■ **Brief**:
Each entry below should be restated word for word, without any picture it contains.

Information supplied: Begin

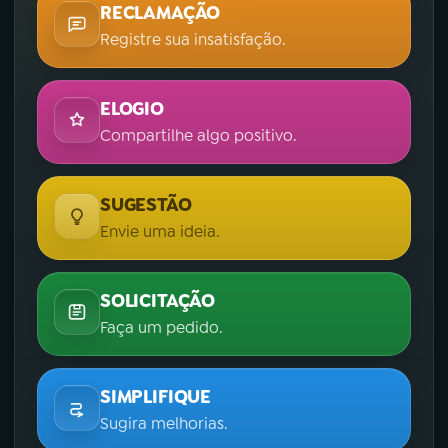
RECLAMAÇÃO
Registre sua insatisfação.
ELOGIO
Compartilhe algo positivo.
SUGESTÃO
Envie uma ideia.
SOLICITAÇÃO
Faça um pedido.
SIMPLIFIQUE
Sugira melhorias.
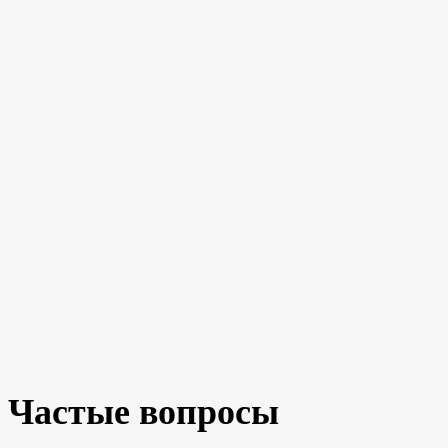
Частые вопросы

Information supplied: End

■ **Answer below**:
RECLAMAÇÃO
Registre sua insatisfação.
ELOGIO
Compartilhe algo positivo.
SUGESTÃO
Envie uma ideia.
SOLICITAÇÃO
Faça um pedido.
SIMPLIFIQUE
Sugira melhorias.
Частые вопросы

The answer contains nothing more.